International authorities have condemned the mass arrests in a joint statement by the United States, Australia, Canada and the United Kingdom. 


“It is clear that the National Security Law is being used to eliminate dissent and opposing political views,” the statement read. 


“We call on the Hong Kong and Chinese central authorities to respect the legally guaranteed rights and freedoms of the people of Hong Kong without fear of arrest and detention.”


The national security law passed on June 30, 2020 sparked a series of arrests during unlawful street protests. It then progressed to authorities arresting those under suspicion of secession through social media. 


Similar arrests continued over the following months, notably on September 6, the day of Hong Kong’s legislative elections, where nearly 300 were detained according to The Guardian


Other prominent pro-democracy figures such as Jimmy Lai and Joshua Wong were also arrested on August 10 and December 2 of 2020, respectively. 

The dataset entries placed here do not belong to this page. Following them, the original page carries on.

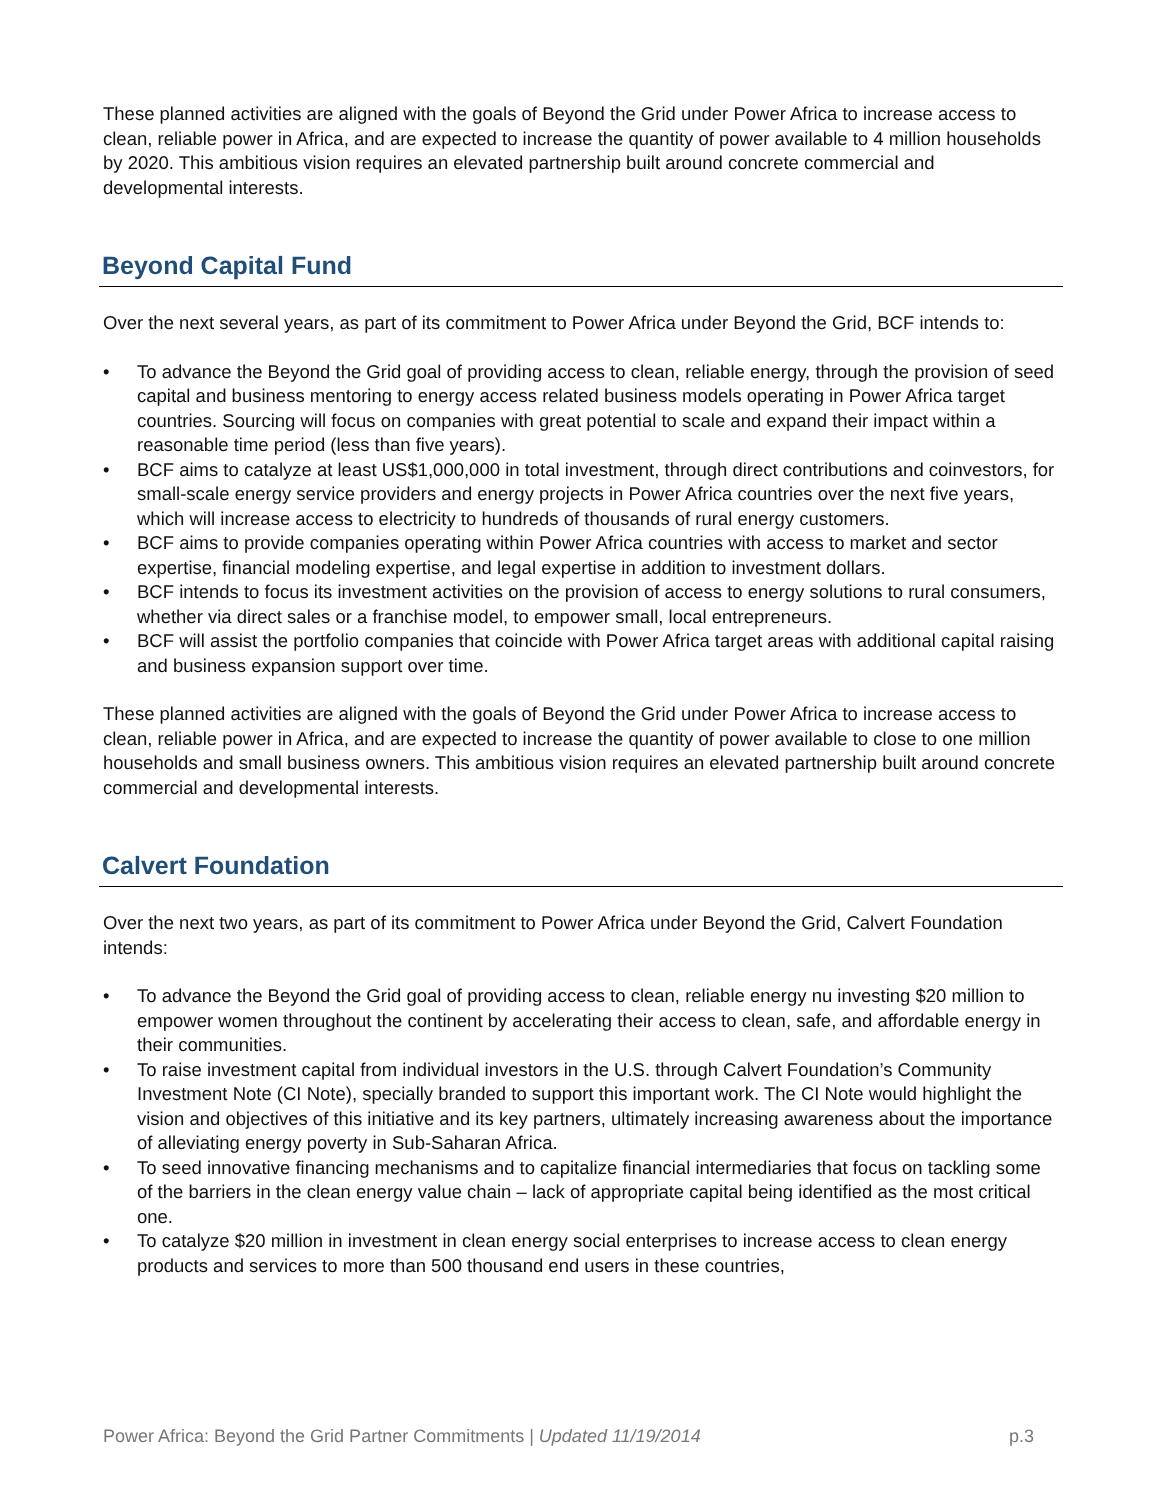These planned activities are aligned with the goals of Beyond the Grid under Power Africa to increase access to clean, reliable power in Africa, and are expected to increase the quantity of power available to 4 million households by 2020. This ambitious vision requires an elevated partnership built around concrete commercial and developmental interests.
Beyond Capital Fund
Over the next several years, as part of its commitment to Power Africa under Beyond the Grid, BCF intends to:
• To advance the Beyond the Grid goal of providing access to clean, reliable energy, through the provision of seed capital and business mentoring to energy access related business models operating in Power Africa target countries. Sourcing will focus on companies with great potential to scale and expand their impact within a reasonable time period (less than five years).
• BCF aims to catalyze at least US$1,000,000 in total investment, through direct contributions and coinvestors, for small-scale energy service providers and energy projects in Power Africa countries over the next five years, which will increase access to electricity to hundreds of thousands of rural energy customers.
• BCF aims to provide companies operating within Power Africa countries with access to market and sector expertise, financial modeling expertise, and legal expertise in addition to investment dollars.
• BCF intends to focus its investment activities on the provision of access to energy solutions to rural consumers, whether via direct sales or a franchise model, to empower small, local entrepreneurs.
• BCF will assist the portfolio companies that coincide with Power Africa target areas with additional capital raising and business expansion support over time.
These planned activities are aligned with the goals of Beyond the Grid under Power Africa to increase access to clean, reliable power in Africa, and are expected to increase the quantity of power available to close to one million households and small business owners. This ambitious vision requires an elevated partnership built around concrete commercial and developmental interests.
Calvert Foundation
Over the next two years, as part of its commitment to Power Africa under Beyond the Grid, Calvert Foundation intends:
• To advance the Beyond the Grid goal of providing access to clean, reliable energy nu investing $20 million to empower women throughout the continent by accelerating their access to clean, safe, and affordable energy in their communities.
• To raise investment capital from individual investors in the U.S. through Calvert Foundation’s Community Investment Note (CI Note), specially branded to support this important work. The CI Note would highlight the vision and objectives of this initiative and its key partners, ultimately increasing awareness about the importance of alleviating energy poverty in Sub-Saharan Africa.
• To seed innovative financing mechanisms and to capitalize financial intermediaries that focus on tackling some of the barriers in the clean energy value chain – lack of appropriate capital being identified as the most critical one.
• To catalyze $20 million in investment in clean energy social enterprises to increase access to clean energy products and services to more than 500 thousand end users in these countries,
Power Africa: Beyond the Grid Partner Commitments | Updated 11/19/2014 p.3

According to Al Jazeera, an activist group announced the arrival of five Hong Kong protesters allegedly seeking asylum to the U.S. on January 16, 2021. 


“The activists, all under the age of 30, took part in the ongoing pro-democracy protests in Hong Kong, faced protest-related arrests and charges, and fled the city by boat last July,” said Samuel Chu, founder of the Hong Kong Democracy Council, a Washington-based advocacy group.


Additionally, several politicians have either been expelled by the government or stepped down from their roles in protest of the law. 


Humans rights groups have reiterated that the national security law has broad powers continually used against the government’s critics. 


“Hong Kong authorities’ claims that discussing candidates and advocating for government action is somehow subversive is ludicrous,” said Maya Wang, senior China researcher for Human Rights Watch Asia division. 


“People have a legitimate right to take part in public affairs,” said Yamini Mishra, Asia-Pacific Regional Director for Amnesty International. “Political opposition should not be silenced just because the authorities don’t like it.”